Control of Corona Discharge Product Composition and Reduction of Harmful By-products in Corona Generator Power Supplies

Corona discharge power supplies play a vital role in applications such as air purification, electrostatic precipitation, and ozone generation. The chemical composition of the discharge products—mainly ozone (O₃), nitrogen oxides (NOx), and reactive oxygen species—is directly influenced by the electrical characteristics of the power supply. Conventional systems that rely on static voltage control often produce excessive NOx and other unwanted by-products due to incomplete discharge control. Modern corona generators require a power supply capable of precise modulation of discharge energy, pulse shape, and timing to achieve selective formation of desired compounds while minimizing harmful emissions.

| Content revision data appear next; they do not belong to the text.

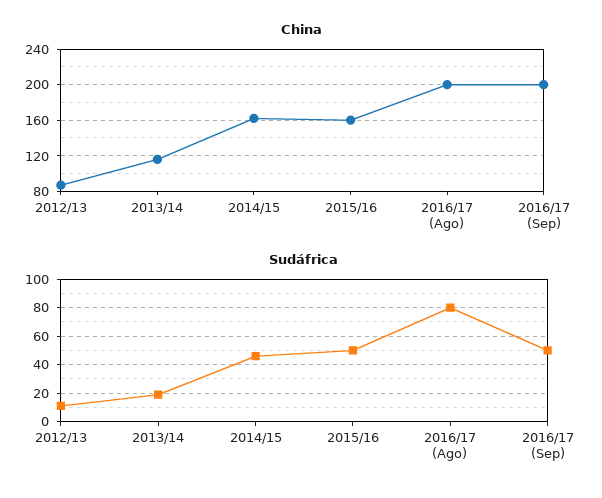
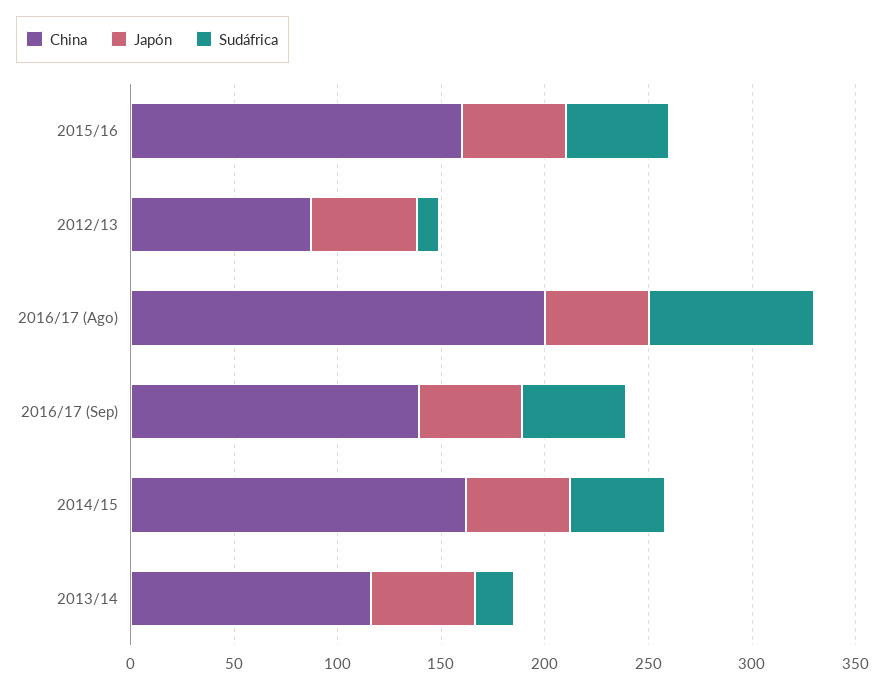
China, 2016/17 (Sep): 200 -> 140
Japón, 2015/16: none -> 50
Japón, 2012/13: none -> 50
Japón, 2016/17 (Ago): none -> 50
Japón, 2016/17 (Sep): none -> 50
Japón, 2014/15: none -> 50
Japón, 2013/14: none -> 50

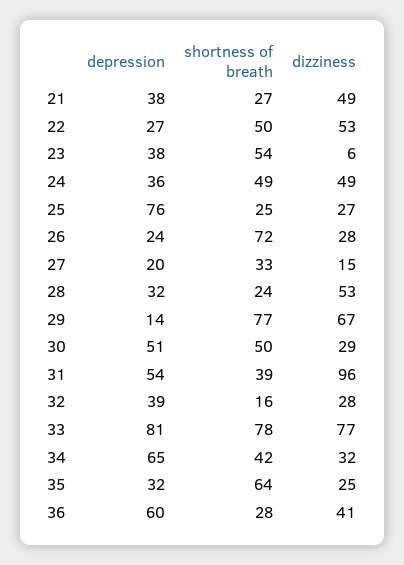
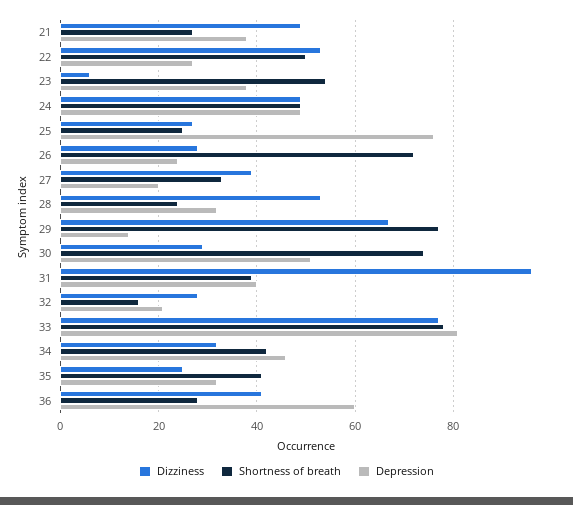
depression, 24: 36 -> 50
dizziness, 27: 15 -> 40
shortness of breath, 30: 50 -> 75
depression, 31: 54 -> 40
depression, 32: 39 -> 20
depression, 34: 65 -> 45
shortness of breath, 35: 64 -> 40

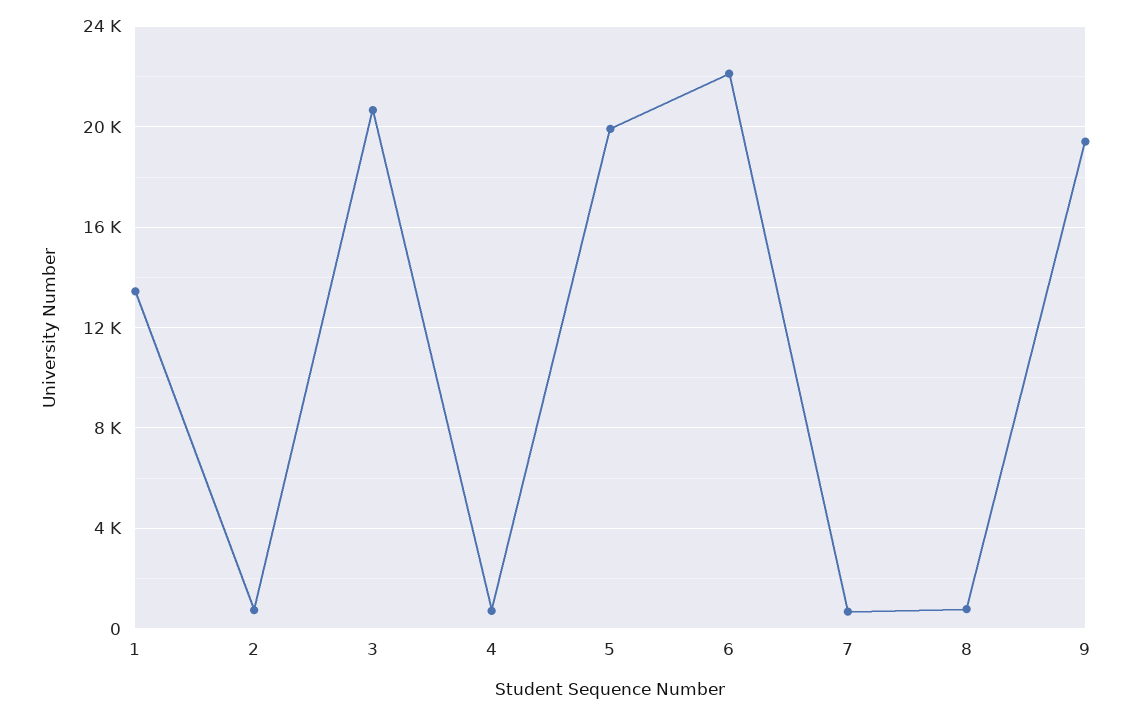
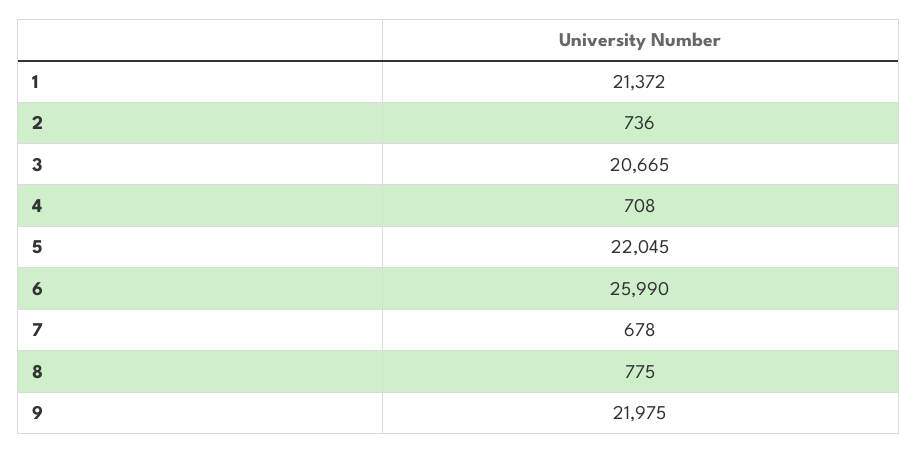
1: 13500 -> 21372
5: 20000 -> 22045
6: 22000 -> 25990
9: 19500 -> 21975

A high-frequency pulse power supply architecture is widely adopted to enable fine-tuned discharge control. The output waveform can switch dynamically among square, sawtooth, and bipolar pulses, and parameters such as frequency, amplitude, and duty cycle are adjusted in real time. Shorter pulse durations help reduce the residence time of energetic electrons, limiting NOx formation, while higher repetition rates promote efficient oxygen dissociation for increased ozone yield.
To achieve product composition control, real-time optical emission spectroscopy is integrated into the discharge chamber. Spectral signatures of excited molecular species are analyzed using a neural-network-based controller, which determines the optimal pulse parameters to maintain a desired ratio of O₃ to NOx. In addition, dual-stage energy modulation—using a pre-ionization pulse followed by a high-energy main discharge—improves ionization uniformity and energy efficiency while reducing side reactions.
The use of wide-bandgap semiconductors such as SiC or GaN in the switching stage allows nanosecond-scale pulse shaping, significantly enhancing control precision. Combined with a closed-loop feedback system that compensates for humidity and temperature variations, this design achieves stable corona operation, higher ozone production efficiency, and over 30% reduction in harmful gas formation.